Start of The data
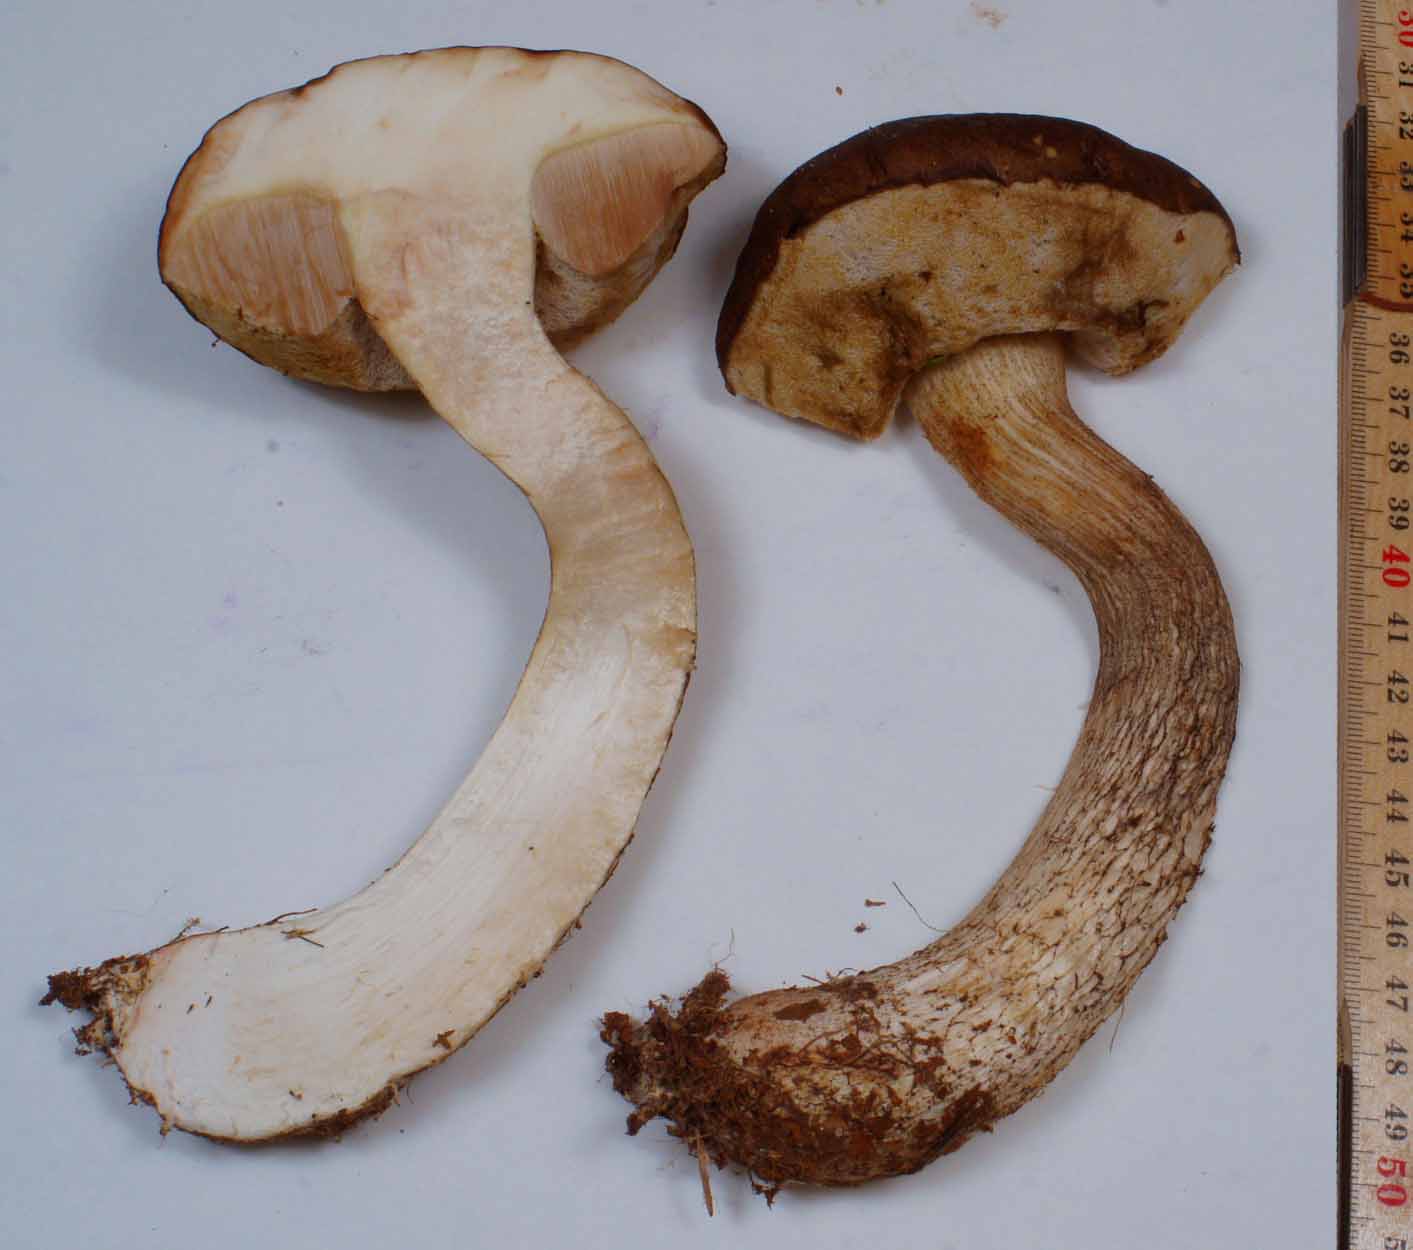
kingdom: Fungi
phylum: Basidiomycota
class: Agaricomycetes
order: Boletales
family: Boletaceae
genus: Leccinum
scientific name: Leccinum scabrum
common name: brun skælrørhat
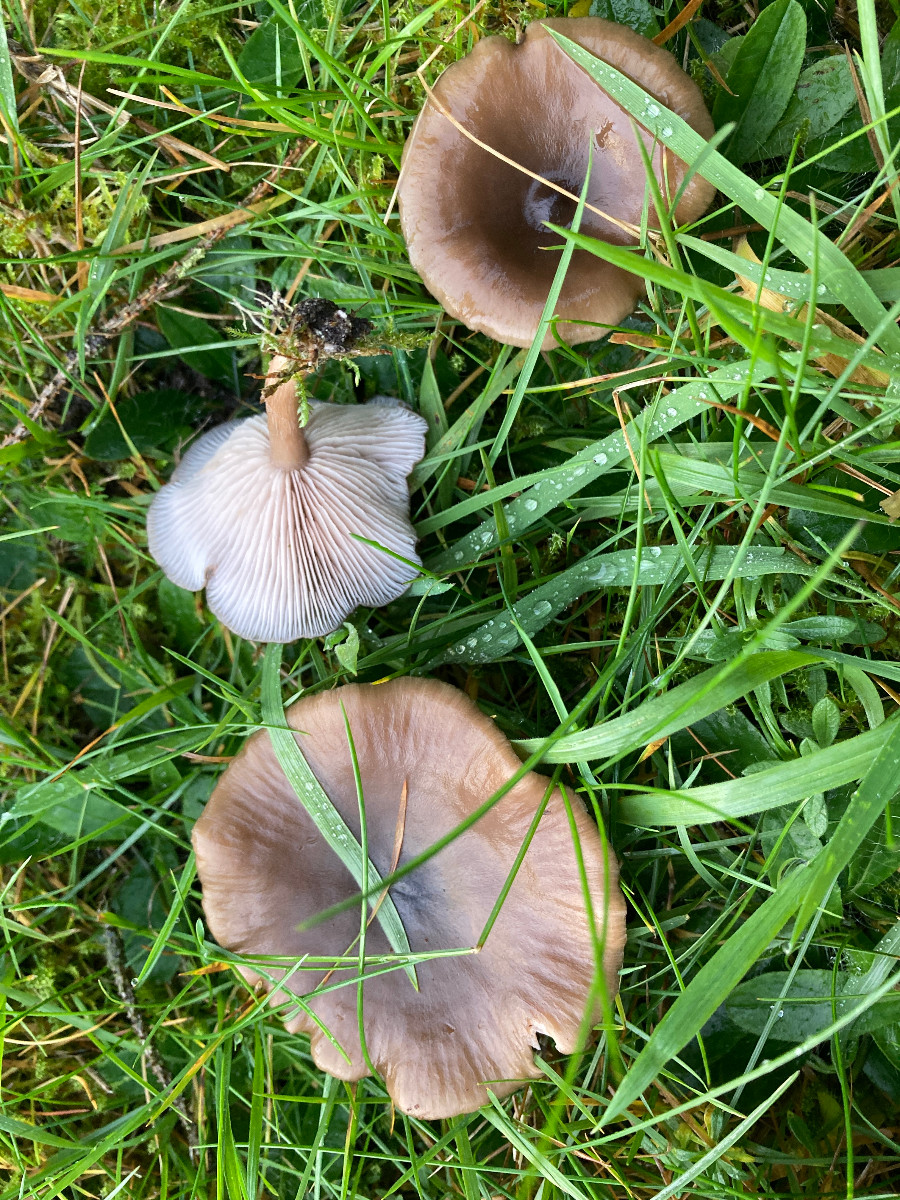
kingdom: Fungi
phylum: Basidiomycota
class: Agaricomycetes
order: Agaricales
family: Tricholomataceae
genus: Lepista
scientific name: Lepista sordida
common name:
End of The data
• Description of the task:
Format every line of the records above as a JSON list of strings, with one string per line and no blank lines. Leave the pictures out of the answer.

• Solution to this problem:
[
  "kingdom: Fungi",
  "phylum: Basidiomycota",
  "class: Agaricomycetes",
  "order: Boletales",
  "family: Boletaceae",
  "genus: Leccinum",
  "scientific name: Leccinum scabrum",
  "common name: brun skælrørhat",
  "kingdom: Fungi",
  "phylum: Basidiomycota",
  "class: Agaricomycetes",
  "order: Agaricales",
  "family: Tricholomataceae",
  "genus: Lepista",
  "scientific name: Lepista sordida",
  "common name:"
]